== Excerpted passage
Service matter - an adverse remark not acted upon - pay hurdle for evaluation committee from not extending service of the respondent beyond the age of 58 years - when challenged High court set aside the same and order to review the same - Hence this appeal - Apex court held that the High court rightly set aside the orders of Evaluation committee but the delay of 14 years for reaching this case for hearing restrained the court to take right decision to redo the things - the apex court held that the respondent be treated to have retired from service on completion of 60 years of age and all consequential benefits, including pay and pension on that basis, be made available to him forthwith and without any delay.= HIGH COURT OF JUDICATURE ... APPELLANT (S) AT PATNA, THROUGH R.G. VERSUS SHYAM DEO SINGH & ORS. ... RESPONDENT (S)= 2014 (March . Part) judis.nic.in/supremecourt/filename=41350

 Service matter - an adverse remark not acted upon - pay hurdle for evaluation committee from not extending service of the respondent beyond the age of 58 years - when challenged High court set aside the same and order to review the same - Hence this appeal - Apex court held that the High court rightly set aside the orders of Evaluation committee but the delay of 14 years for reaching this case for hearing restrained the court to take right decision to redo the things - the apex court held that the respondent  be  treated  to  have  retired  from  service  on completion of 60 years of age and all consequential benefits, including  pay and pension on that basis, be made available to him  forthwith  and  without any delay.=

  By a communication dated 17.5.2000 issued by the Registrar General  of
the Patna High Court the  respondent  herein  was  informed  that  he  would
retire from the service  on  completion  of  58  years  of  age.   
The  said
communication of the Registrar General was, inter alia, based on a  decision
of the High Court on the administrative side taken in a meeting of the  Full
Court held on 6.5.2000 wherein the  decision  of  its  Evaluation  Committee
dated 2.5.2000 not to extend the service of the respondent  beyond  the  age
of 58 years was approved.  
All the  aforesaid  decisions  being  challenged,
were set aside by the High Court  by  its  order  dated  20.2.2001  and  the
matter was directed to be reconsidered.  
Aggrieved, the  High  Court  is  in appeal before us.=

           It  is  not  in  dispute  that  the  adverse  remarks/comments   dated
15.12.1995 had not been communicated to the respondent.
====
== Data
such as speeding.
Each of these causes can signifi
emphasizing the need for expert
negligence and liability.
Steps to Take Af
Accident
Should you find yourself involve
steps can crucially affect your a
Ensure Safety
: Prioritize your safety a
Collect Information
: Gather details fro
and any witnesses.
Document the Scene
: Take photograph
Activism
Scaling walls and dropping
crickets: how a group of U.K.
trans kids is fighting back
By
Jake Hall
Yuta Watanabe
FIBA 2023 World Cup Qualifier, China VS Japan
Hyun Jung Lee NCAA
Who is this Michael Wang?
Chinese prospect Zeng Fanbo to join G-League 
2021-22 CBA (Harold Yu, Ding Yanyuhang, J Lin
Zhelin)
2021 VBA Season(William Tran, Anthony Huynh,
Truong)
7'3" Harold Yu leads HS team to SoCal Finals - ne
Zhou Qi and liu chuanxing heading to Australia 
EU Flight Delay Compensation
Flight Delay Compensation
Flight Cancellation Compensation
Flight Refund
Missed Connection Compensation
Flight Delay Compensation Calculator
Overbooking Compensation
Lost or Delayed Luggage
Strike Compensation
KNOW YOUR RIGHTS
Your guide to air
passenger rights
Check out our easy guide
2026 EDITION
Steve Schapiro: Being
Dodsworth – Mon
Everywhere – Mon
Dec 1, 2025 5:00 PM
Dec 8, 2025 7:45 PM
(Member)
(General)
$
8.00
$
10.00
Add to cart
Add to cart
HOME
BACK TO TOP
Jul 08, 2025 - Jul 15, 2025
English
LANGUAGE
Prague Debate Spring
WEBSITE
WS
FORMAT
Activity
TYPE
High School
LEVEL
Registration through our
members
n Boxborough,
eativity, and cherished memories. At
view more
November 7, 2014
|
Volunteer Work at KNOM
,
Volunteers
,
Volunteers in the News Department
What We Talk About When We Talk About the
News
====
== Data
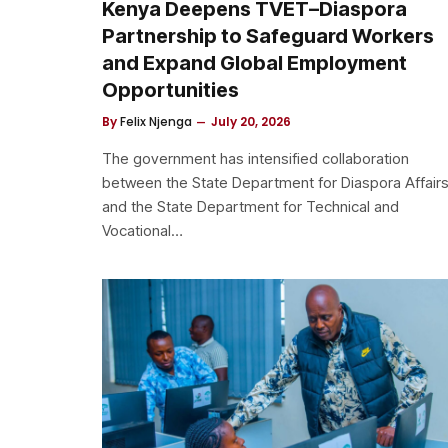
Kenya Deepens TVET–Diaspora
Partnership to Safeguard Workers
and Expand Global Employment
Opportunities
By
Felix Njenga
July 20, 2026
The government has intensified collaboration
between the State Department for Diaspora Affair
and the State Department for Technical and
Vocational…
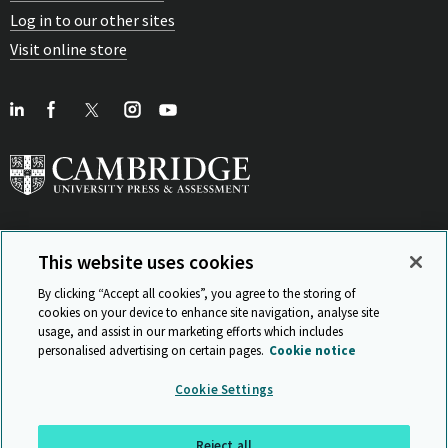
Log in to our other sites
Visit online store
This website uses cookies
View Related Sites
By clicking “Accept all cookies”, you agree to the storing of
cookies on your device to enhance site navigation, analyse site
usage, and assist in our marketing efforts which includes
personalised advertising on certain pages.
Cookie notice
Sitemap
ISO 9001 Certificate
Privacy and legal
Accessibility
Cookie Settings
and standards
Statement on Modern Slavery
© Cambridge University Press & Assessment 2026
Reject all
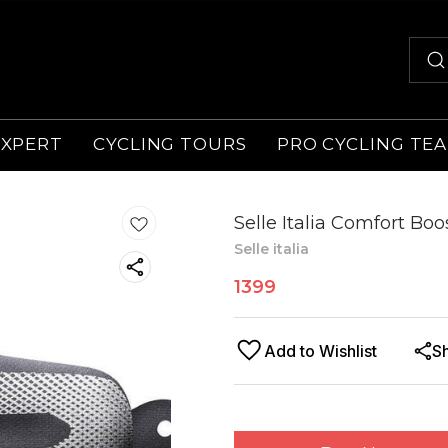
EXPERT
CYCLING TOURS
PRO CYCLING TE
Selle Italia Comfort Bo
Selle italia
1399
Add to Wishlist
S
====
== Data
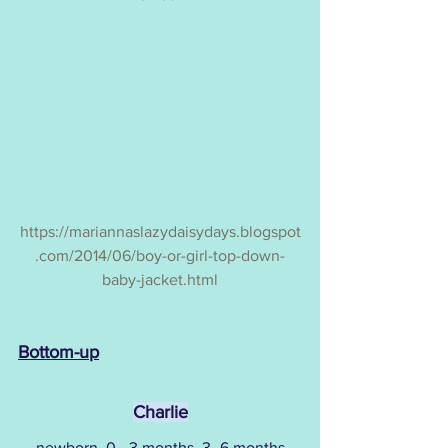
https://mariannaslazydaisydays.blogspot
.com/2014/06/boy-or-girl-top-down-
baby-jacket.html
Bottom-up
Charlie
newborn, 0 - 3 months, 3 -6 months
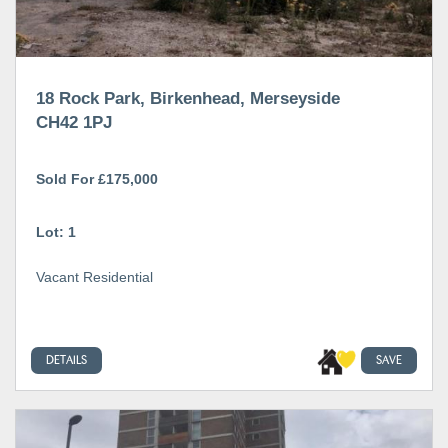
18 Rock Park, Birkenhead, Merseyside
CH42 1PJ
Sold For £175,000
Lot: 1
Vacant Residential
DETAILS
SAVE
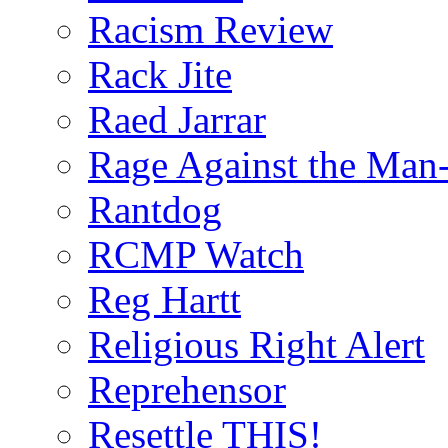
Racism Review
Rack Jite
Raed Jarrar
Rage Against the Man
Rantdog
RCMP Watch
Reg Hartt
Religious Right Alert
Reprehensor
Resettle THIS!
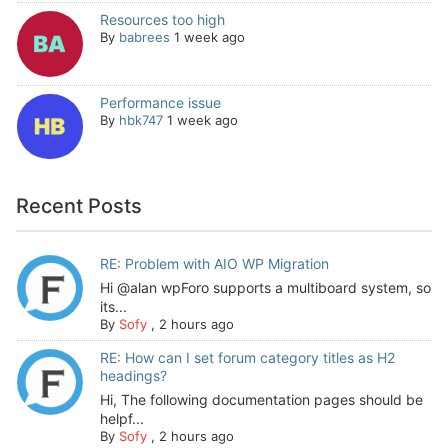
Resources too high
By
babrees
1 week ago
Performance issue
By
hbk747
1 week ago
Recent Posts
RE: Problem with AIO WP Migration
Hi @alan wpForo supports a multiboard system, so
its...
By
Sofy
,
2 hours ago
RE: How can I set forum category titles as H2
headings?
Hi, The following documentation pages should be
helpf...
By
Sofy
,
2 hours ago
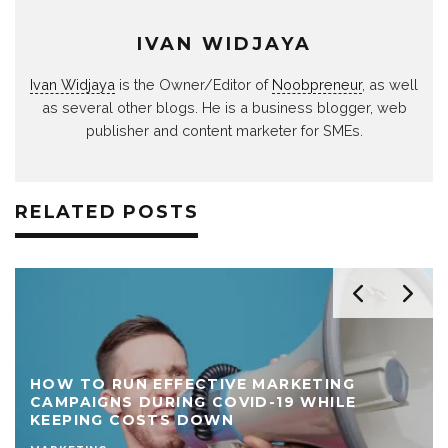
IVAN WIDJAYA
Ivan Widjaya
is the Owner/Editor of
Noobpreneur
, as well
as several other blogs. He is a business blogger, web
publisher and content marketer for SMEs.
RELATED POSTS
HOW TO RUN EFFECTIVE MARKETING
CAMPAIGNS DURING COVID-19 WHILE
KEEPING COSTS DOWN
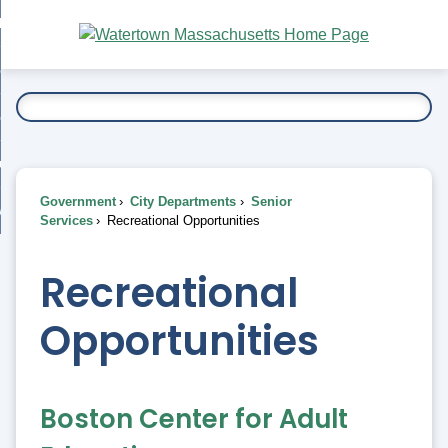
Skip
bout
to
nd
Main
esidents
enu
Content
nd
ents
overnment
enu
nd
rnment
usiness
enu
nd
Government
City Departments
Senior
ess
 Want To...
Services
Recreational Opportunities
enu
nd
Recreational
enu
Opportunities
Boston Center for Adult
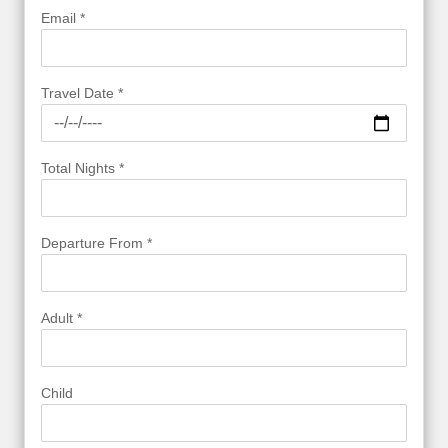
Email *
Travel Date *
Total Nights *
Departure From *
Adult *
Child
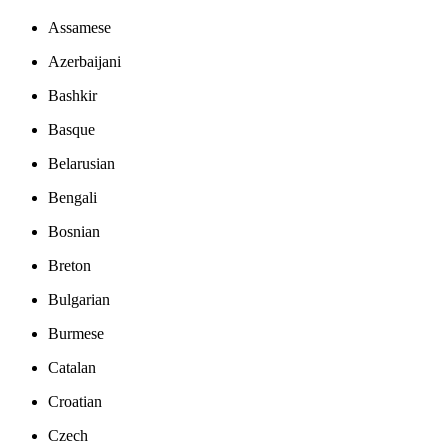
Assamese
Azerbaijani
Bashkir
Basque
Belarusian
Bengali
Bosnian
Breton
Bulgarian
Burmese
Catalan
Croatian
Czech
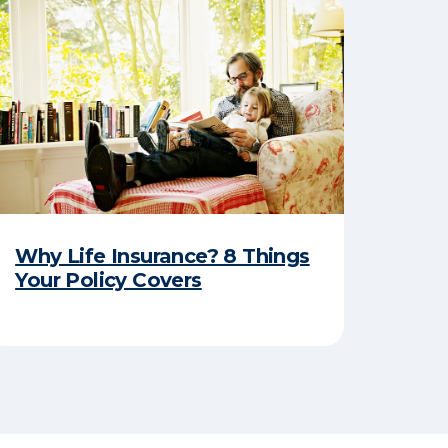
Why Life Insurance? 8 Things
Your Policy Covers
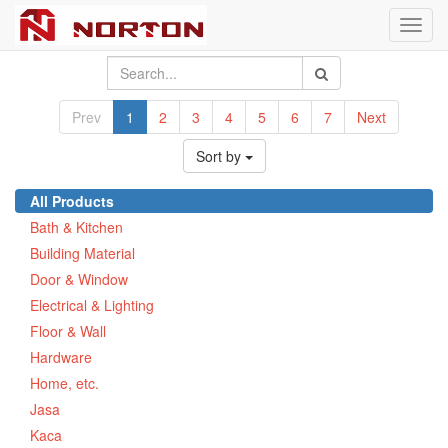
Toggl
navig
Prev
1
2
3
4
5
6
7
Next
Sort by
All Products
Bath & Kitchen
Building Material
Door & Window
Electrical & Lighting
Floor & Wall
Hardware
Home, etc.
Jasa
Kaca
====
- [Required tasks]:
(a) Switch "Registrar General" to "Chief Registrar" in the excerpt on the Patna High Court service case, and write out the stretch starting at "By a communication" and ending at "to be reconsidered.".
(b) Retype the lines of the records starting at the line containing "such as speeding." and ending at the line containing "Your guide to air".
The records are unrelated to the text.

- [Task answers]:
(a)
By a communication dated 17.5.2000 issued by the Chief Registrar  of
the Patna High Court the  respondent  herein  was  informed  that  he  would
retire from the service  on  completion  of  58  years  of  age.   
The  said
communication of the Chief Registrar was, inter alia, based on a  decision
of the High Court on the administrative side taken in a meeting of the  Full
Court held on 6.5.2000 wherein the  decision  of  its  Evaluation  Committee
dated 2.5.2000 not to extend the service of the respondent  beyond  the  age
of 58 years was approved.  
All the  aforesaid  decisions  being  challenged,
were set aside by the High Court  by  its  order  dated  20.2.2001  and  the
matter was directed to be reconsidered.

(b)
such as speeding.
Each of these causes can signifi
emphasizing the need for expert
negligence and liability.
Steps to Take Af
Accident
Should you find yourself involve
steps can crucially affect your a
Ensure Safety
: Prioritize your safety a
Collect Information
: Gather details fro
and any witnesses.
Document the Scene
: Take photograph
Activism
Scaling walls and dropping
crickets: how a group of U.K.
trans kids is fighting back
By
Jake Hall
Yuta Watanabe
FIBA 2023 World Cup Qualifier, China VS Japan
Hyun Jung Lee NCAA
Who is this Michael Wang?
Chinese prospect Zeng Fanbo to join G-League 
2021-22 CBA (Harold Yu, Ding Yanyuhang, J Lin
Zhelin)
2021 VBA Season(William Tran, Anthony Huynh,
Truong)
7'3" Harold Yu leads HS team to SoCal Finals - ne
Zhou Qi and liu chuanxing heading to Australia 
EU Flight Delay Compensation
Flight Delay Compensation
Flight Cancellation Compensation
Flight Refund
Missed Connection Compensation
Flight Delay Compensation Calculator
Overbooking Compensation
Lost or Delayed Luggage
Strike Compensation
KNOW YOUR RIGHTS
Your guide to air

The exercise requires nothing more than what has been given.